Document excerpt>
■ ■ ■ ■
Re: [PATCH] EDAC/mce_amd: Fix Hygon UMC ECC error decoding with logical_die_id

From: Yazen Ghannam

Date: Mon Feb 16 2026 - 15:32:28 EST


On Sat, Feb 14, 2026 at 02:42:03PM +0800, Aichun Shi wrote:
> cpuinfo_topology.amd_node_id is populated via CPUID or MSR, as introduced
> by commit f7fb3b2dd92c ("x86/cpu: Provide an AMD/HYGON specific topology
> parser") and commit 03fa6bea5a3e ("x86/cpu: Make topology_amd_node_id()
> use the actual node info"). However, this value may be non-continuous for
> Hygon processors while EDAC uses continuous node IDs, which leads to
> incorrect UMC ECC error decoding.

Can you please share an example?
■ ■ ■ ■
Information supplied>
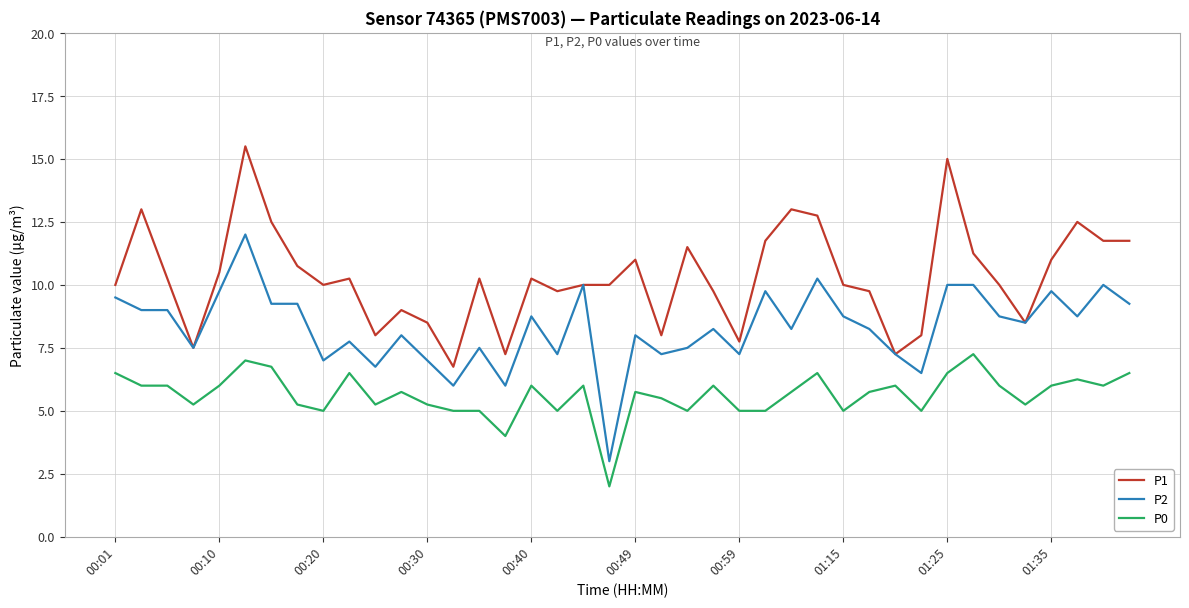

List the series in order of their overall mean, highest first.

P1, P2, P0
■ ■ ■ ■
Questions to answer>
[a] Summarize the patch reply in two sentences.
[b] According to the patch reply, how is cpuinfo_topology.amd_node_id populated?
[c] Continue the patch reply about Hygon UMC ECC error decoding from the point where it stops.
The data is separate material, apart from the patch reply.

Numbered responses>
[a] Aichun Shi writes that cpuinfo_topology.amd_node_id, populated via CPUID or MSR, may be non-continuous for Hygon processors while EDAC uses continuous node IDs, which leads to incorrect UMC ECC error decoding. Yazen Ghannam replies by asking for an example.

[b] It is populated via CPUID or MSR.

[c]
>
> In contract, cpuinfo_topology.logical_die_id always provides continuous
> die (or node) IDs. Fix this by replacing topology_amd_node_id() with
> topology_logical_die_id() when decoding UMC ECC errors for Hygon
> processors.
>
> Signed-off-by: Aichun Shi <shiaichun@xxxxxxxxxxxxxx>
> ---
> drivers/edac/mce_amd.c | 9 +++++++--
> 1 file changed, 7 insertions(+), 2 deletions(-)
>
> diff --git a/drivers/edac/mce_amd.c b/drivers/edac/mce_amd.c
> index af3c12284a1e..4a23c1d6488e 100644
> --- a/drivers/edac/mce_amd.c
> +++ b/drivers/edac/mce_amd.c
> @@ -746,8 +746,13 @@ static void decode_smca_error(struct mce *m)
> pr_emerg(HW_ERR "%s Ext. Error Code: %d", smca_get_long_name(bank_type), xec);
>
> if ((bank_type == SMCA_UMC || bank_type == SMCA_UMC_V2) &&
> - xec == 0 && decode_dram_ecc)
> - decode_dram_ecc(topology_amd_node_id(m->extcpu), m);
> + xec == 0 && decode_dram_ecc) {
> + if (boot_cpu_data.x86_vendor == X86_VENDOR_HYGON &&
> + boot_cpu_data.x86 == 0x18)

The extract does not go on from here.